Gene Therapies for Ageing
Key Takeaways
- Gene therapies can introduce, silence, or edit genetic instructions, but ageing applications remain mostly experimental.
- Telomerase reverse transcriptase (TERT), follistatin, and Klotho are studied as mechanistic candidates in animal models and disease-focused translational research.
- Delivery vectors such as adeno-associated viruses (AAVs) and lentiviruses face payload, targeting, redosing, and immunogenicity limits.
- Genome-editing approaches may eventually support more precise interventions, but multiplex age-related applications remain early and speculative.
Why Gene Therapy Is Studied in Ageing Biology
Ageing is associated with processes such as macromolecular damage, telomere attrition, altered gene expression, and stem-cell dysfunction. Gene therapy is studied because it can change cellular instructions for longer periods than many small molecules. That does not mean the approach is proven for human ageing: durability, tissue targeting, reversibility, immune reactions, and long-term cancer risk remain central uncertainties.
Key Gene Therapy Targets
| Therapeutic Gene | Mechanism | Translational Progress and Results |
|---|---|---|
| Follistatin (FST) | Myostatin inhibitor. By blocking myostatin signalling, follistatin can increase muscle mass in some experimental contexts. | Supported by animal and disease-model research, including work relevant to muscle disorders. Evidence for general age-related use in humans is not established. |
| Telomerase (TERT) | Expresses the TERT enzyme, which helps maintain telomeres in some cellular contexts. | Mouse studies have reported delayed ageing phenotypes and longer lifespan after TERT gene delivery. Human relevance is uncertain, especially because telomerase biology intersects with cancer risk. |
| Klotho | Membrane-bound and circulating protein linked to phosphate metabolism, renal biology, insulin signalling, and neural function. | Overexpression has extended lifespan in some mouse models, but dosage, tissue specificity, and vector design remain unresolved for human translation. |
Vectors and Delivery Challenges
The vehicle carrying the genetic instruction is often the limiting factor for safety and efficacy.
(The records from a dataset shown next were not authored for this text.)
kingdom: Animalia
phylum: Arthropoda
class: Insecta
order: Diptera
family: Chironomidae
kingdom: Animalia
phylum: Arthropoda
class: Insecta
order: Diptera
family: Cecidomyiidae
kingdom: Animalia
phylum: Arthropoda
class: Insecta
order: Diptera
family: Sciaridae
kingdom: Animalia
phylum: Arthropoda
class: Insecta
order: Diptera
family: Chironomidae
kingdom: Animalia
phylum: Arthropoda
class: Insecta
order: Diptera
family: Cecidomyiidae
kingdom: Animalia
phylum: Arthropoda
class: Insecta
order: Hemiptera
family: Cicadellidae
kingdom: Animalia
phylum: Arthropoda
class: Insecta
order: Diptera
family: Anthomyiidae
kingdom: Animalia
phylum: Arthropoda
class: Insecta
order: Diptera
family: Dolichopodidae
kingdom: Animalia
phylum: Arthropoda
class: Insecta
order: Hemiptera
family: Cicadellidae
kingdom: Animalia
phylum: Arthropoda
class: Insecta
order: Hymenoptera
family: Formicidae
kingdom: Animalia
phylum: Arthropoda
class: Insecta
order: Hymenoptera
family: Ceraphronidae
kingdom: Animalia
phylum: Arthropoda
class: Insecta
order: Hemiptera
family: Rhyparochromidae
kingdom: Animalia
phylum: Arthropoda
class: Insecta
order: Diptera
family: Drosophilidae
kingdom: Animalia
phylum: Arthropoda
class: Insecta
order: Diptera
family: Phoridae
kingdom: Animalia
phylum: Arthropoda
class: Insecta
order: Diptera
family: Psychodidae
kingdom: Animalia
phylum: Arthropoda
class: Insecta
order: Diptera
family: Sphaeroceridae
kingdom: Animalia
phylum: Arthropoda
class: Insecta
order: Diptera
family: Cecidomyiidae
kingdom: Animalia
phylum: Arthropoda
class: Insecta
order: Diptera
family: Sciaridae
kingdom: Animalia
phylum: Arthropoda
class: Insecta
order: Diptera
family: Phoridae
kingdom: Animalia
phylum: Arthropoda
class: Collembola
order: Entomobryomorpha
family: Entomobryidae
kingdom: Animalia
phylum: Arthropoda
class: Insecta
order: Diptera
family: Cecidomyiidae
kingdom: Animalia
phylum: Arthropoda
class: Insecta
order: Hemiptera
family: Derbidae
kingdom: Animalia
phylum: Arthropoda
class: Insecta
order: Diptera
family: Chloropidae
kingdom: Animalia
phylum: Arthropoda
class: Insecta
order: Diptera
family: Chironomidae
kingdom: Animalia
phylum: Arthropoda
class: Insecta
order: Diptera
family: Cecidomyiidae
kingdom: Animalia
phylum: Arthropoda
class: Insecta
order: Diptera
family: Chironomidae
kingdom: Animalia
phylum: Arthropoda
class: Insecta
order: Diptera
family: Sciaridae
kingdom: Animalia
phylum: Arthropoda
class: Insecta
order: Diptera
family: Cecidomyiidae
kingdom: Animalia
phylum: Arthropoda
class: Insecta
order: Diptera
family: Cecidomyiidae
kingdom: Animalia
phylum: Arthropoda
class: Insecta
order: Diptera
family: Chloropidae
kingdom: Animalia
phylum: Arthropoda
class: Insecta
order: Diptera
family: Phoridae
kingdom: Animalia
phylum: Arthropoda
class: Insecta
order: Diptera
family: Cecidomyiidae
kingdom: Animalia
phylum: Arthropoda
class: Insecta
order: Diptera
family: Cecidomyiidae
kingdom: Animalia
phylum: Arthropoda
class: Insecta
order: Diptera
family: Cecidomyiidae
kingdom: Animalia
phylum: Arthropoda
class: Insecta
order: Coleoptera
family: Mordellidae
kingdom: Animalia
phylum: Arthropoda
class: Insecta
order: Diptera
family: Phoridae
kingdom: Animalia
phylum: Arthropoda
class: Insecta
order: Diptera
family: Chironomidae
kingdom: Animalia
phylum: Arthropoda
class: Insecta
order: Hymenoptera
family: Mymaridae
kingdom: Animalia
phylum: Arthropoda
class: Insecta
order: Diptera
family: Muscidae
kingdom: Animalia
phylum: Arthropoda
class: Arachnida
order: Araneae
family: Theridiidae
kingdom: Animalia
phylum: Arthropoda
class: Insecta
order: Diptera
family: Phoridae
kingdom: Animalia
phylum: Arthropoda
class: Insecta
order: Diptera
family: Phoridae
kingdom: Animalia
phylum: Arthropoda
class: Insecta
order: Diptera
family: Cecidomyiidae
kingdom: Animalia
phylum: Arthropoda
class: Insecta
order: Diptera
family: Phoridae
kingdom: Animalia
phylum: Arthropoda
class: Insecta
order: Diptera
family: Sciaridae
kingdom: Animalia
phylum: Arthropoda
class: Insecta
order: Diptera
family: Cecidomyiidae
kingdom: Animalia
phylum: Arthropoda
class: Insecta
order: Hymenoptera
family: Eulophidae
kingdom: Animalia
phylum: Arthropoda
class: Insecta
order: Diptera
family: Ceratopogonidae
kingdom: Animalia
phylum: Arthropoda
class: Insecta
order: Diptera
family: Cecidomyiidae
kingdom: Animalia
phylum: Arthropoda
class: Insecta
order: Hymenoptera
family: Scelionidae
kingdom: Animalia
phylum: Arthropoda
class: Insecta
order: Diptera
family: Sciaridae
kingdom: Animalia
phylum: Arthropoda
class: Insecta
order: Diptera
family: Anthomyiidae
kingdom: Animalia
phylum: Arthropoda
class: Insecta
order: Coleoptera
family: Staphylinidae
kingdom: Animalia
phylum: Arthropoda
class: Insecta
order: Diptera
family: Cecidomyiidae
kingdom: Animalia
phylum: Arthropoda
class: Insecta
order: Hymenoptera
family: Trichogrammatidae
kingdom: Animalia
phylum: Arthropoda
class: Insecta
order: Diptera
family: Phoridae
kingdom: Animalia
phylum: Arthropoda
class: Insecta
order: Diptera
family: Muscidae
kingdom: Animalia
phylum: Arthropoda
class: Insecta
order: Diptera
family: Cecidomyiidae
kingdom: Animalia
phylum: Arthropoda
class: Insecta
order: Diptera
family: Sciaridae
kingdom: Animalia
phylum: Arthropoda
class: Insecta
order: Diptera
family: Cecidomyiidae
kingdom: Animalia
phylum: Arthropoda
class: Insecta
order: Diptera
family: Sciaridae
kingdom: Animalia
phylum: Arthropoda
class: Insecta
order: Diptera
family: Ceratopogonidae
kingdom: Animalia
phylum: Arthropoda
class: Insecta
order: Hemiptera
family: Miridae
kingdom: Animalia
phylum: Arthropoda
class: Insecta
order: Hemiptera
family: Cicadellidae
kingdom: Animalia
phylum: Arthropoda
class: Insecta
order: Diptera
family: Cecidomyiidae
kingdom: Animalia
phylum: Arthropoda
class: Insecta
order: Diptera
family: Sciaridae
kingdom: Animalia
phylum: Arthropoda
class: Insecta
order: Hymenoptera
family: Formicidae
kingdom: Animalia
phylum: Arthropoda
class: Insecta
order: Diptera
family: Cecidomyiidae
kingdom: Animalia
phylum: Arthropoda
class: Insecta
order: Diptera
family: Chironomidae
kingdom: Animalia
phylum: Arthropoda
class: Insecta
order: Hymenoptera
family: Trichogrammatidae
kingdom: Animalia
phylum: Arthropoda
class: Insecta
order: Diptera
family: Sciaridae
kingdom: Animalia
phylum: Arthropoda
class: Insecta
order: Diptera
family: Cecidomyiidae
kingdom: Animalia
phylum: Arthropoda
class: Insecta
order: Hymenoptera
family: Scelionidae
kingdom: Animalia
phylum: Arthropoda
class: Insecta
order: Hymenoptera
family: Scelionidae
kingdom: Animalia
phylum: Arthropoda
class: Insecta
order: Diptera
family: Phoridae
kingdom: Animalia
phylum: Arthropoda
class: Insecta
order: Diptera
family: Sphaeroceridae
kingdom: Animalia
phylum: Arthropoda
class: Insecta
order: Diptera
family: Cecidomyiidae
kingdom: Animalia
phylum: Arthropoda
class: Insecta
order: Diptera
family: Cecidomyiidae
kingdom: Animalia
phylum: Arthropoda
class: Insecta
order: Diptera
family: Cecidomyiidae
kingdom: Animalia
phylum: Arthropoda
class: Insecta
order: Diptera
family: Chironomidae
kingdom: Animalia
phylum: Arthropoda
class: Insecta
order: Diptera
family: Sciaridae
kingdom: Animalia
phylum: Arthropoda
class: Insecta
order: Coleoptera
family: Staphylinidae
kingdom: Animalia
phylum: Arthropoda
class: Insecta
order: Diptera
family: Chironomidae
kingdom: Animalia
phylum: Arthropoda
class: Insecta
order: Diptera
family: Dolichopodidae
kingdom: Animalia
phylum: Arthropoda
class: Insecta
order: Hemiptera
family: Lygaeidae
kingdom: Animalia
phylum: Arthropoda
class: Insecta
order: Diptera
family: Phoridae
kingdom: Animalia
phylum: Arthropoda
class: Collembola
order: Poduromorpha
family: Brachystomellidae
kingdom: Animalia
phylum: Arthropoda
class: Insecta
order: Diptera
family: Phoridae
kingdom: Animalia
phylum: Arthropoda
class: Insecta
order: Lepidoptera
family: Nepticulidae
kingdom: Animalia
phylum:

- Adeno-associated viruses (AAVs): Commonly used for in vivo delivery because they can reach non-dividing cells and usually remain episomal. Their payload is small, tissue targeting is imperfect, and neutralizing antibodies can limit redosing.
- Cytomegalovirus-derived vectors: CMV-based systems are being explored because they may carry larger genetic payloads than AAVs. They remain less established for ageing applications and require careful safety evaluation.
The Gap Between Mice and Men
Positive findings in mice do not automatically translate to human ageing. Larger bodies require different dosing, tissue distribution is harder to control, and immune or liver toxicity can become dose-limiting. Telomerase is especially difficult to interpret because longer telomere maintenance may support tissue renewal in some settings while also intersecting with cancer biology. For these reasons, gene therapy for ageing should be read as an experimental research area rather than an available longevity intervention.
References
- Bernardes de Jesus, B. et al. "Telomerase gene therapy in adult and old mice delays aging and increases longevity without increasing cancer." EMBO Molecular Medicine (2012). https://doi.org/10.1002/emmm.201200245
- David, A. E. et al. "Follistatin gene therapy improves muscle mass and strength in primate models." Molecular Therapy (2019). https://www.ncbi.nlm.nih.gov/pmc/articles/PMC6390886/
This content is provided for academic reference only and does not constitute advice. Gene therapies for ageing are not approved as general anti-ageing or longevity interventions. The relevant evidence should be interpreted through the specific model, indication, vector, dose, and endpoint studied.